| Data section |

────────

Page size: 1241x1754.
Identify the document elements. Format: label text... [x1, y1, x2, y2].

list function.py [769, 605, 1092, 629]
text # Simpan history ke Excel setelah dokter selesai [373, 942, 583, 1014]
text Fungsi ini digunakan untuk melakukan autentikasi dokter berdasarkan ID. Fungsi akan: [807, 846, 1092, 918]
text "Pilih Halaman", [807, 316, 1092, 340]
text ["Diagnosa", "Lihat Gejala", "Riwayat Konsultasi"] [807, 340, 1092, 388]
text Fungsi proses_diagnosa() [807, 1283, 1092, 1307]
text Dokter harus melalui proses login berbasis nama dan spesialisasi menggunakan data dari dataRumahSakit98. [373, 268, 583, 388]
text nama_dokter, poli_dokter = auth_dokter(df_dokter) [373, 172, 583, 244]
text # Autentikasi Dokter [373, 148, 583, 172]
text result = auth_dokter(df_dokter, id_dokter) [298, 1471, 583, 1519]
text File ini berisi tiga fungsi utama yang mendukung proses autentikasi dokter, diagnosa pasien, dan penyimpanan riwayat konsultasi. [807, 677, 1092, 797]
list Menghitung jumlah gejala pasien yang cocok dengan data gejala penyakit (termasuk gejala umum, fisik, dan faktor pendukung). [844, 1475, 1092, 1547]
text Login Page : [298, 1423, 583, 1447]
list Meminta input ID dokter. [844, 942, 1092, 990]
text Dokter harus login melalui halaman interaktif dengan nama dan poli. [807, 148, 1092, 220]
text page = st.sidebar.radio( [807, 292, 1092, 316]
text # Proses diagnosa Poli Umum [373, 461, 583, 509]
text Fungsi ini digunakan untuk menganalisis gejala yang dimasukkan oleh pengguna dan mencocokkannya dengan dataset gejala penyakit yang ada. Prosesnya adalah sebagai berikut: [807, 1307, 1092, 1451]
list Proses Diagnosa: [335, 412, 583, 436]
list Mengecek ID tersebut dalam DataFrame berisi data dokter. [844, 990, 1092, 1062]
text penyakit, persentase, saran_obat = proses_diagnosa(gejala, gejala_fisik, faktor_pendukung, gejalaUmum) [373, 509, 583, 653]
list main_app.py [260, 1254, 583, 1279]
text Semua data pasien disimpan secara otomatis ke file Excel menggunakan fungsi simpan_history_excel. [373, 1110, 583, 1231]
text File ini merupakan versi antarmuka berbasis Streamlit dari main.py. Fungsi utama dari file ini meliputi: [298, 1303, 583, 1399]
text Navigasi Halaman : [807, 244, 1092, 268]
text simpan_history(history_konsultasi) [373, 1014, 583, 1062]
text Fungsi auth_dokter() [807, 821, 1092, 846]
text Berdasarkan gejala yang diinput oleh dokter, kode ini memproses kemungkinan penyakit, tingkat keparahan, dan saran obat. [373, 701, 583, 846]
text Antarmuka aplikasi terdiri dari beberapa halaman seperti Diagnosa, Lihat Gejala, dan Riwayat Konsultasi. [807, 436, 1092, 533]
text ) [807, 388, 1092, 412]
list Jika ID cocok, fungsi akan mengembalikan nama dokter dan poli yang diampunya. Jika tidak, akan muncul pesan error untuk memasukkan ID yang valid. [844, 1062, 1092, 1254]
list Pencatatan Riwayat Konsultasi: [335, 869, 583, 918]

────────

| Problem requirements |
Reproduce each entry above without a single difference.

| Task result |
Page size: 1241x1754.
Identify the document elements. Format: label text... [x1, y1, x2, y2].

list function.py [769, 605, 1092, 629]
text # Simpan history ke Excel setelah dokter selesai [373, 942, 583, 1014]
text Fungsi ini digunakan untuk melakukan autentikasi dokter berdasarkan ID. Fungsi akan: [807, 846, 1092, 918]
text "Pilih Halaman", [807, 316, 1092, 340]
text ["Diagnosa", "Lihat Gejala", "Riwayat Konsultasi"] [807, 340, 1092, 388]
text Fungsi proses_diagnosa() [807, 1283, 1092, 1307]
text Dokter harus melalui proses login berbasis nama dan spesialisasi menggunakan data dari dataRumahSakit98. [373, 268, 583, 388]
text nama_dokter, poli_dokter = auth_dokter(df_dokter) [373, 172, 583, 244]
text # Autentikasi Dokter [373, 148, 583, 172]
text result = auth_dokter(df_dokter, id_dokter) [298, 1471, 583, 1519]
text File ini berisi tiga fungsi utama yang mendukung proses autentikasi dokter, diagnosa pasien, dan penyimpanan riwayat konsultasi. [807, 677, 1092, 797]
list Menghitung jumlah gejala pasien yang cocok dengan data gejala penyakit (termasuk gejala umum, fisik, dan faktor pendukung). [844, 1475, 1092, 1547]
text Login Page : [298, 1423, 583, 1447]
list Meminta input ID dokter. [844, 942, 1092, 990]
text Dokter harus login melalui halaman interaktif dengan nama dan poli. [807, 148, 1092, 220]
text page = st.sidebar.radio( [807, 292, 1092, 316]
text # Proses diagnosa Poli Umum [373, 461, 583, 509]
text Fungsi ini digunakan untuk menganalisis gejala yang dimasukkan oleh pengguna dan mencocokkannya dengan dataset gejala penyakit yang ada. Prosesnya adalah sebagai berikut: [807, 1307, 1092, 1451]
list Proses Diagnosa: [335, 412, 583, 436]
list Mengecek ID tersebut dalam DataFrame berisi data dokter. [844, 990, 1092, 1062]
text penyakit, persentase, saran_obat = proses_diagnosa(gejala, gejala_fisik, faktor_pendukung, gejalaUmum) [373, 509, 583, 653]
list main_app.py [260, 1254, 583, 1279]
text Semua data pasien disimpan secara otomatis ke file Excel menggunakan fungsi simpan_history_excel. [373, 1110, 583, 1231]
text File ini merupakan versi antarmuka berbasis Streamlit dari main.py. Fungsi utama dari file ini meliputi: [298, 1303, 583, 1399]
text Navigasi Halaman : [807, 244, 1092, 268]
text simpan_history(history_konsultasi) [373, 1014, 583, 1062]
text Fungsi auth_dokter() [807, 821, 1092, 846]
text Berdasarkan gejala yang diinput oleh dokter, kode ini memproses kemungkinan penyakit, tingkat keparahan, dan saran obat. [373, 701, 583, 846]
text Antarmuka aplikasi terdiri dari beberapa halaman seperti Diagnosa, Lihat Gejala, dan Riwayat Konsultasi. [807, 436, 1092, 533]
text ) [807, 388, 1092, 412]
list Jika ID cocok, fungsi akan mengembalikan nama dokter dan poli yang diampunya. Jika tidak, akan muncul pesan error untuk memasukkan ID yang valid. [844, 1062, 1092, 1254]
list Pencatatan Riwayat Konsultasi: [335, 869, 583, 918]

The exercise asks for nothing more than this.